До конца своих дней Фюрнберг — очень индивидуально, очень по-своему — славил вечно движущуюся, вечно обновляющуюся жизнь. В этом отношении характерно одно из его поздних философских стихотворений «Эпилог», где в удивительно простых и в то же время прочувствованных мудрых словах выражена вера в бессмертие рода человеческого. Для создателя «Дивного закона» не существовало поэзии вне борьбы за жизнь. Но и жизнь была для него немыслима без поэзии. Он говорил, что ненаписанные стихи — это все равно что «несостоявшаяся жизнь». Стихи надо писать так, чтобы ощущалось: «они реальны, как хлеб на столе, и пахнут рожью, они сочны, как мясо, и чудесны, как вино, в котором искрится солнце…»

В поэзии Луи Фюрнберга, «мужественной и мечтательно-нежной», как охарактеризовал ее Иоганнес Бехер, — действительно искрится солнце, солнце подлинной жизни.

Г. Знаменская

СТИХОТВОРЕНИЯ

1937—1946

ПОСВЯЩЕНИЕ

Стихи, я вам дарую бытие — я вас не подбираю для букетов в гостиные господ-эстетов, — стихи, я вам дарую бытие — вы для меня не тени силуэтов, но пригоршни фальшивых самоцветов, — стихи, стихи, оружие мое! Стихи, я вам дарую бытие — вы не для меланхолии актера, не для страдальческого взора, стихи, я вам дарую бытие не для того, чтоб в вас искать спасенья от горя, от нужды, от угнетенья, — стихи, стихи, оружие мое! Когда еще входил я с вами в залы, — любовь к борьбе и мести призывала! — рабочий класс вели вы за собой, товарищей вы звали в бой, — и, как винтовку, вас рука сжимала, и вы звучали песней боевой.

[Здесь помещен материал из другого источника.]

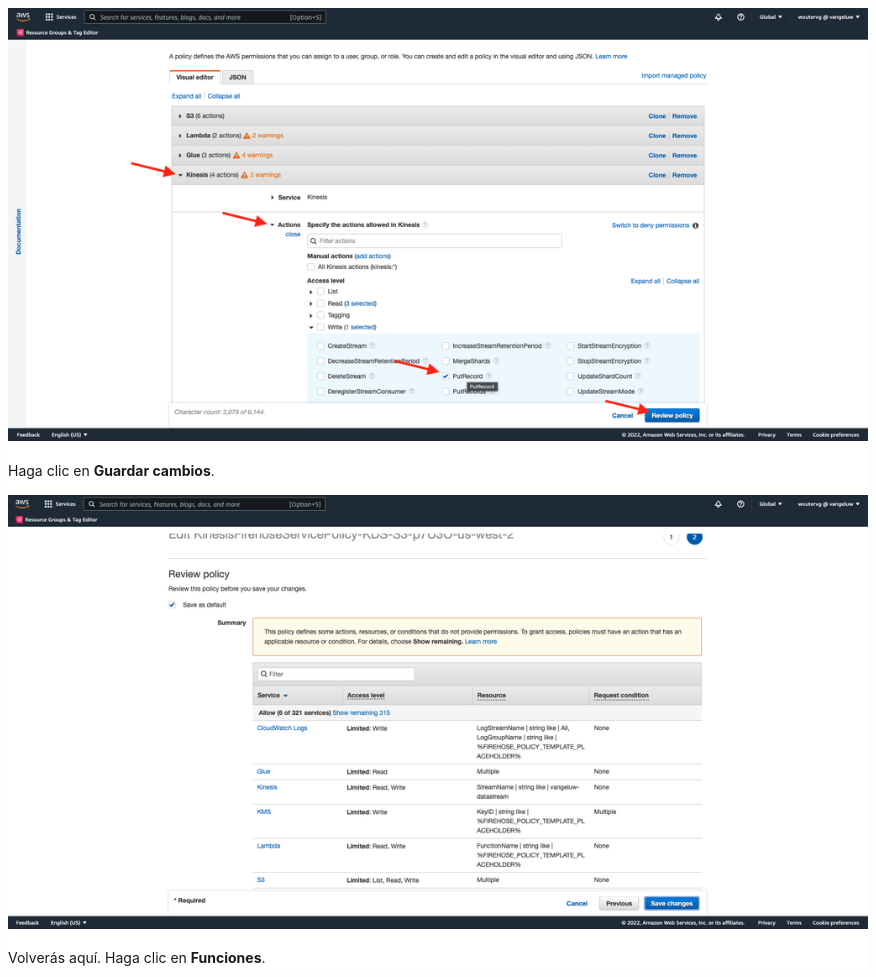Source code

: ![ETL](./images/iam6.png)

Haga clic en **Guardar cambios**.

![ETL](./images/iam7.png)

Volverás aquí. Haga clic en **Funciones**.

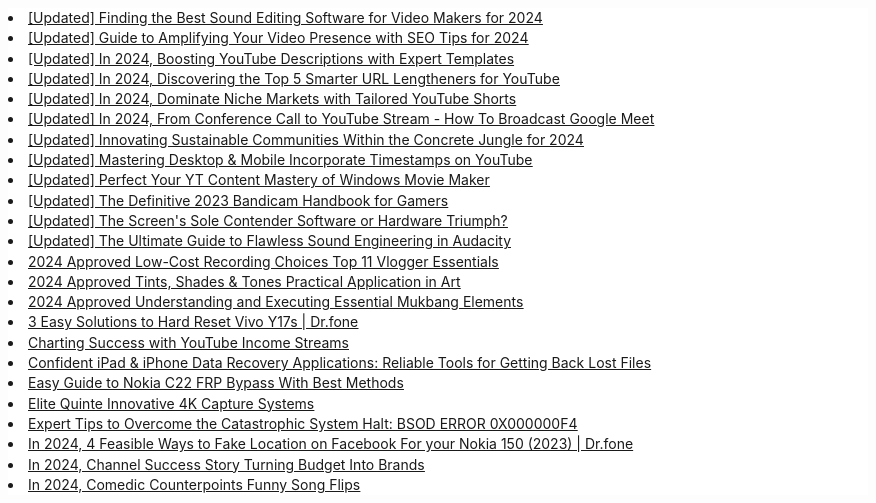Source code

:<li><a href="https://youtube-tips.techidaily.com/ed-finding-the-best-sound-editing-software-for-video-makers-for-2024/"><u>[Updated] Finding the Best Sound Editing Software for Video Makers for 2024</u></a></li>
<li><a href="https://youtube-tips.techidaily.com/ed-guide-to-amplifying-your-video-presence-with-seo-tips-for-2024/"><u>[Updated] Guide to Amplifying Your Video Presence with SEO Tips for 2024</u></a></li>
<li><a href="https://youtube-tips.techidaily.com/ed-in-2024-boosting-youtube-descriptions-with-expert-templates/"><u>[Updated] In 2024, Boosting YouTube Descriptions with Expert Templates</u></a></li>
<li><a href="https://youtube-tips.techidaily.com/ed-in-2024-discovering-the-top-5-smarter-url-lengtheners-for-youtube/"><u>[Updated] In 2024, Discovering the Top 5 Smarter URL Lengtheners for YouTube</u></a></li>
<li><a href="https://youtube-tips.techidaily.com/ed-in-2024-dominate-niche-markets-with-tailored-youtube-shorts/"><u>[Updated] In 2024, Dominate Niche Markets with Tailored YouTube Shorts</u></a></li>
<li><a href="https://eaxpv-info.techidaily.com/updated-in-2024-from-conference-call-to-youtube-stream-how-to-broadcast-google-meet/"><u>[Updated] In 2024, From Conference Call to YouTube Stream - How To Broadcast Google Meet</u></a></li>
<li><a href="https://youtube-tips.techidaily.com/ed-innovating-sustainable-communities-within-the-concrete-jungle-for-2024/"><u>[Updated] Innovating Sustainable Communities Within the Concrete Jungle for 2024</u></a></li>
<li><a href="https://youtube-tips.techidaily.com/ed-mastering-desktop-and-mobile-incorporate-timestamps-on-youtube/"><u>[Updated] Mastering Desktop & Mobile  Incorporate Timestamps on YouTube</u></a></li>
<li><a href="https://youtube-tips.techidaily.com/ed-perfect-your-yt-content-mastery-of-windows-movie-maker/"><u>[Updated] Perfect Your YT Content  Mastery of Windows Movie Maker</u></a></li>
<li><a href="https://screen-mirroring-recording.techidaily.com/updated-the-definitive-2023-bandicam-handbook-for-gamers/"><u>[Updated] The Definitive 2023 Bandicam Handbook for Gamers</u></a></li>
<li><a href="https://some-skills.techidaily.com/updated-the-screens-sole-contender-software-or-hardware-triumph/"><u>[Updated] The Screen's Sole Contender  Software or Hardware Triumph?</u></a></li>
<li><a href="https://some-guidance.techidaily.com/updated-the-ultimate-guide-to-flawless-sound-engineering-in-audacity/"><u>[Updated] The Ultimate Guide to Flawless Sound Engineering in Audacity</u></a></li>
<li><a href="https://youtube-tips.techidaily.com/approved-low-cost-recording-choices-top-11-vlogger-essentials/"><u>2024 Approved  Low-Cost Recording Choices  Top 11 Vlogger Essentials</u></a></li>
<li><a href="https://some-approaches.techidaily.com/2024-approved-tints-shades-and-tones-practical-application-in-art/"><u>2024 Approved  Tints, Shades & Tones  Practical Application in Art</u></a></li>
<li><a href="https://youtube-tips.techidaily.com/approved-understanding-and-executing-essential-mukbang-elements/"><u>2024 Approved  Understanding and Executing Essential Mukbang Elements</u></a></li>
<li><a href="https://phone-solutions.techidaily.com/3-easy-solutions-to-hard-reset-vivo-y17s-drfone-by-drfone-reset-android-reset-android/"><u>3 Easy Solutions to Hard Reset Vivo Y17s | Dr.fone</u></a></li>
<li><a href="https://youtube-clips.techidaily.com/charting-success-with-youtube-income-streams/"><u>Charting Success with YouTube Income Streams</u></a></li>
<li><a href="https://data-safeguard.techidaily.com/confident-ipad-and-iphone-data-recovery-applications-reliable-tools-for-getting-back-lost-files/"><u>Confident iPad & iPhone Data Recovery Applications: Reliable Tools for Getting Back Lost Files</u></a></li>
<li><a href="https://android-frp.techidaily.com/easy-guide-to-nokia-c22-frp-bypass-with-best-methods-by-drfone-android/"><u>Easy Guide to Nokia C22 FRP Bypass With Best Methods</u></a></li>
<li><a href="https://extra-resources.techidaily.com/elite-quinte-innovative-4k-capture-systems/"><u>Elite Quinte  Innovative 4K Capture Systems</u></a></li>
<li><a href="https://blue-screen-error.techidaily.com/expert-tips-to-overcome-the-catastrophic-system-halt-bsod-error-0x000000f4/"><u>Expert Tips to Overcome the Catastrophic System Halt: BSOD ERROR 0X000000F4</u></a></li>
<li><a href="https://location-social.techidaily.com/in-2024-4-feasible-ways-to-fake-location-on-facebook-for-your-nokia-150-2023-drfone-by-drfone-virtual-android/"><u>In 2024, 4 Feasible Ways to Fake Location on Facebook For your Nokia 150 (2023) | Dr.fone</u></a></li>
<li><a href="https://youtube-tips.techidaily.com/24-channel-success-story-turning-budget-into-brands/"><u>In 2024, Channel Success Story  Turning Budget Into Brands</u></a></li>
<li><a href="https://youtube-tips.techidaily.com/24-comedic-counterpoints-funny-song-flips/"><u>In 2024, Comedic Counterpoints  Funny Song Flips</u></a></li>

И снова зал огромный полон света, табачный дым, огни, — в который раз! — я вижу пред собою сотни глаз, о, как прекрасно устремленье это! — и братья брата ждут — меня, поэта, — и братья ожидают вас! А те, кто служит только чистым музам, — о, как они безвыходно бедны! Они для жизни сделались обузой, и голоса и зренья лишены, не связаны ни дружбой, ни союзом, — во мраке их стихи погребены. О господи, — для грусти, для унынья не может ни минуты быть, пока преступники не сгинули в пучине, — и не должна устать моя рука, я заостряю лезвие клинка, и будет завтра — так же, как и ныне — разить кинжалом каждая строка! Перевод Е. Витковского.

ОДИНОЧКА

Вы говорите: «Одиночка, страх…», но почему никто из вас не знает, каким пожаром страсть моя пылает, как много света в четырех стенах! И я пою и меряю шагами пространство от стены и до стены, и звуки песен разрушают камень — таким огнем они напоены. И потому становится мне ближе огромный мир за крепостной стеной, где братья бой ведут, и я их вижу, я рядом с ними и они со мной! Перевод Н. Локшиной.

ЛИСТ ОРЕШНИКА

Сегодня в наш холодный узкий двор влетел с порывом ветра лист ореха через высокий каменный забор. Мы руки протянули все за ним. Увядший лист напомнил нам о лете. Он в нас вселил тоску холодных зим. Один из нас его схватил рукой и долго прижимал к щеке негладкой лист, опаленный летнею жарой, потом отдал тому, кто сзади шел. Так все передавали по порядку друг другу лист, что к нам сюда забрел. Перевод К. Богатырева.

ЧАС ТЯЖЕЛЫХ МЫСЛЕЙ

Голубая вечная чаша небосвода! Листья, травы, ягоды, деревья! …Нищие кочевники; кочевья нищих — вот и вся твоя свобода. Свято все, что дарит нам природа, — птиц полеты, вечность голубая. Светит солнце в ясную погоду, этот мир в легенду превращая. О, мы наше время растеряли! Мир считали жалкою химерой, блеском слов себя заколдовали… К миру подходя с такою мерой, мы химеры миром называли. Перевод В. Топорова.

ПОЗДНЕЕ ЛЕТО

Коса поет в высокой траве, вечерний воздух теснит мне грудь, и я не в силах от счастья уснуть… Как опьяняюще пахнут цветы, застыли, последнюю влагу пьют, душистую душу свою отдают. И смерть еще так далека, и ясен звездный небосвод… и этот воздух… и этот год… Перевод Н. Локшиной.

БОГЕМИЯ

I Тают мгновенья — пространства частицы, время осеннее кровью сочится. Призраков темный ряд ближе и ближе… Что там? Снопы горят фейерверком рыжим? В небо летят шары? Дети играют? Ах, у подножья горы день догорает… II Ночью по дорогам незнакомым мы бредем, и речь чужая рядом. Звезды, что горят над милым домом, пристальным отыскиваем взглядом. Нам Градчаны снятся, и домой мы спешим, твои целуем стены. Ты живи и будь благословенна, мученица Прага, город мой! III Мы в разлуке, только не в изгнанье, все равно наш дом остался с нами! Там, где строим, где растим, где пашем, к родине ведут дороги наши! Все, что мы зовем своей судьбою, явь, и сон, и счастье, — все с тобою! Перевод Н. Локшиной.

В ПАРКЕ МОНЦА[2]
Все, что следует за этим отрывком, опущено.